Glorious Old Supplies
August 29, 2011First off, I wanted to let you all know that I had several great posts planned for over the weekend/ early this week. More sketchbook tours, more bookart, more new jewelry designs...
But I am being haunted by the Mysterious Blue Screen of Death.
A couple of weeks ago, we were unpacking some more moving boxes and I found a treasure trove of interesting supplies. I snapped some pictures and am uploading them (unedited) via the back computer. I have thus won one small victory over the Terrible Blue Screen of Death.
This is what we found:
Mom actually got it at a garage sale a few years ago.
It's engineering drafting tools. You know, from those dark ages before computers.
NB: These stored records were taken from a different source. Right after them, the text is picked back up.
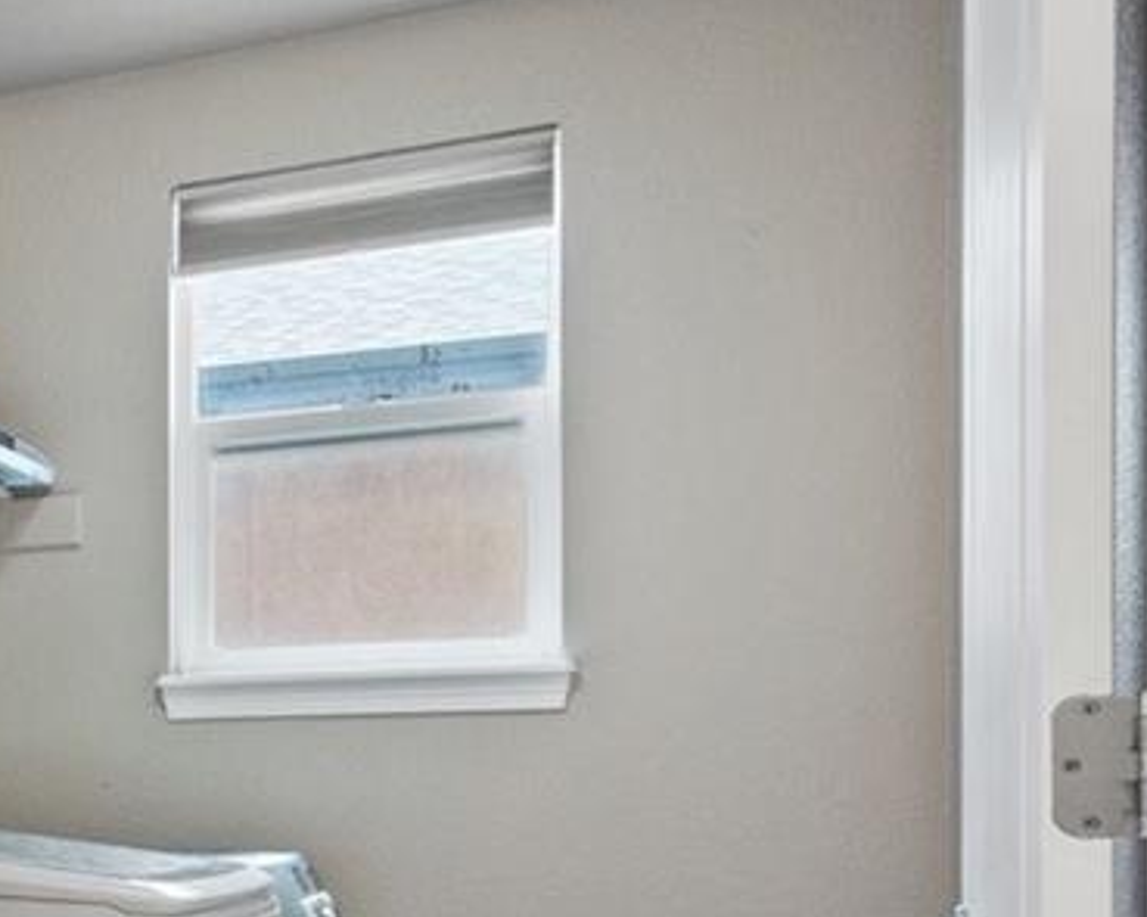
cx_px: -777
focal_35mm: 57
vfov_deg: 26.0
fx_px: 1934
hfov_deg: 23.0
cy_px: 786
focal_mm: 14
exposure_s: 1/3
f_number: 9
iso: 400
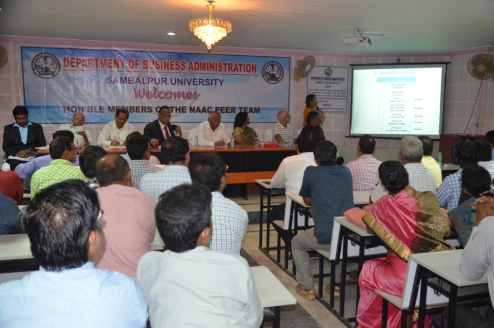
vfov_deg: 36.7
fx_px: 493
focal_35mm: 36
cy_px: 164
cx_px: 247
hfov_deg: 53.2
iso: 1100
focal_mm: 24
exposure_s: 1/60
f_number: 3.8
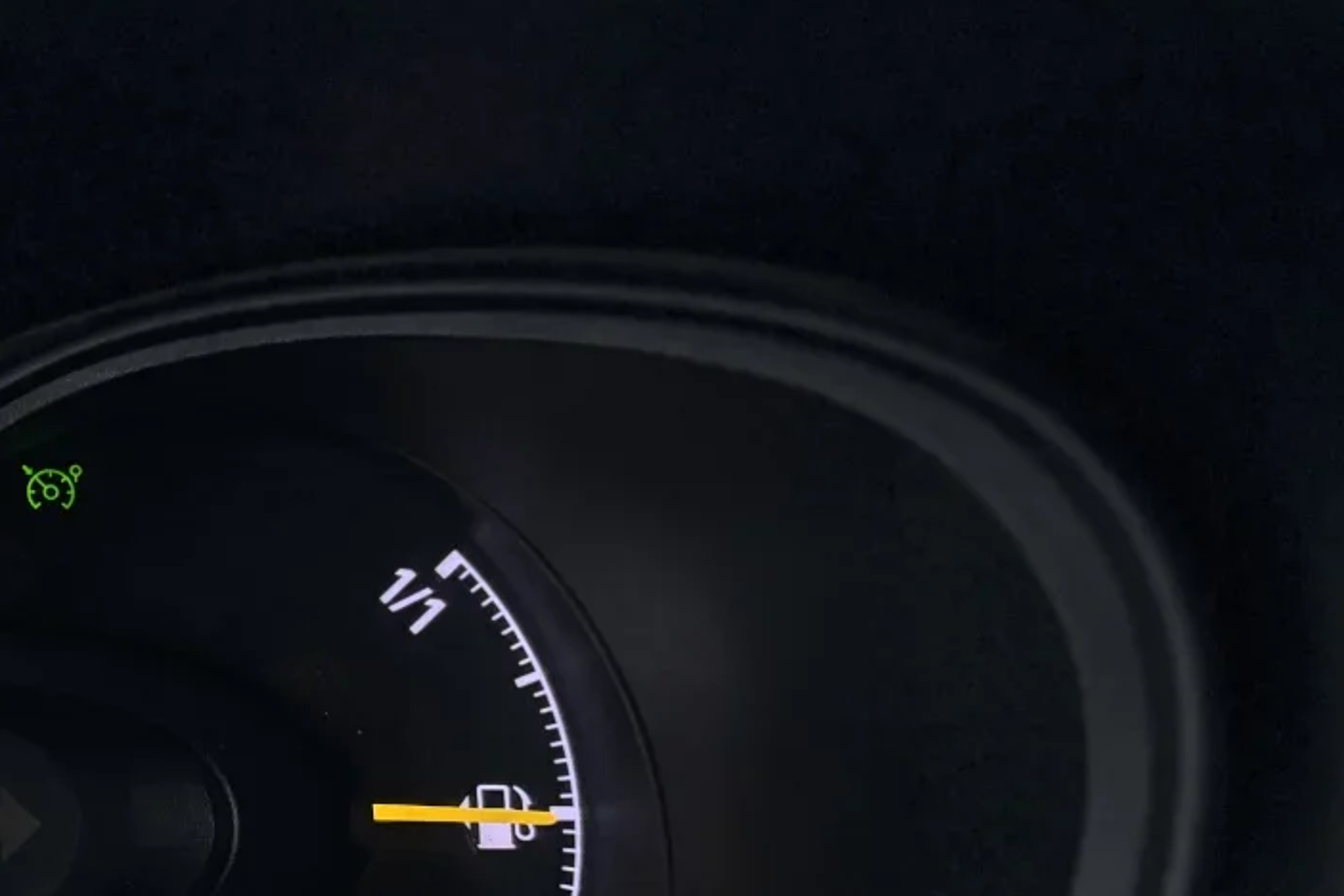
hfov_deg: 23.6
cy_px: 659
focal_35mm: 74
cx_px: -479
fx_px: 2762
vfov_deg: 18.3
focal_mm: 5.96
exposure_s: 1/60
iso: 500
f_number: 1.6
Or at least before computers that could do design work.
This is the same sort of stuff that my parents used in high school and college.
Weird. :)
Apparently engineers had to be artists. Just look at this glorious collection of pencils! Sharpened to an inch tall... these are well loved pencils with lots of history.
And just look at that pencil tin! I wish that artist pencils were still sold in tins rather than cardboard and plastic.
There is also a really bizzare pencil in the mix. Mom calls it an old style of mechanical pencil. It is a wooden pencil with an interesting, albeit broken, mechanism in the hollow part.
This is when I got really excited. Old watercolors... sandpaper stacks for sharpening pencils... an interesting bottle of ink (with the labeling all auf Deutsch, in German), a horsehair brush, and a strange pillow of white sandy stuff.
The sandpaper is going to be super useful, and I was excited to find the horsehair brush. It is good for brushing eraser bits off of drawings without smearing pencil lines.
Mom says that the interesting pillow thing with white sandy stuff is used in a similar way: you rub it onto your drafting work to keep the graphite on and other things off. I don't get it, though. Why would you want to get white sandy stuff all over your artwork drafting work?
Rulers and a huge assortment of thingamabobs. I know what those thingamabobs are called. Honestly, I do! Mom and Dad have many old ones that we kids love to play with.
The word is on the tip of my tounge, but is playing hide and seek with my brain.
I do know what they are called.
Here are a few of the more interesting thingamabobs. The only one I recognize is the well-loved French Curve. The top thingamabob is all swirly and pretty. Me likey.
The middle thingamabob is a lettering guide. It had instructions taped onto it: they are very confusing. o.O It makes me glad that I have Photoshop (well, I would have a working Photoshop if I weren't haunted by the Blue Screen of Death)-- if I want to add lettering to anything, I can just type it in and move the text wherever I want.
However, I'm going to learn how to use the confusing-looking-lettering-guide. It might prove to be useful for calligraphy! (The real calligraphy. The kind that doesn't use a computer.)
(Ha. Take THAT, Mr. Evil Blue Screen of Death. I have thwarted your plans. I have posted on my blog. A quick and rambling and mildly uninteresting post, but a post nonetheless.)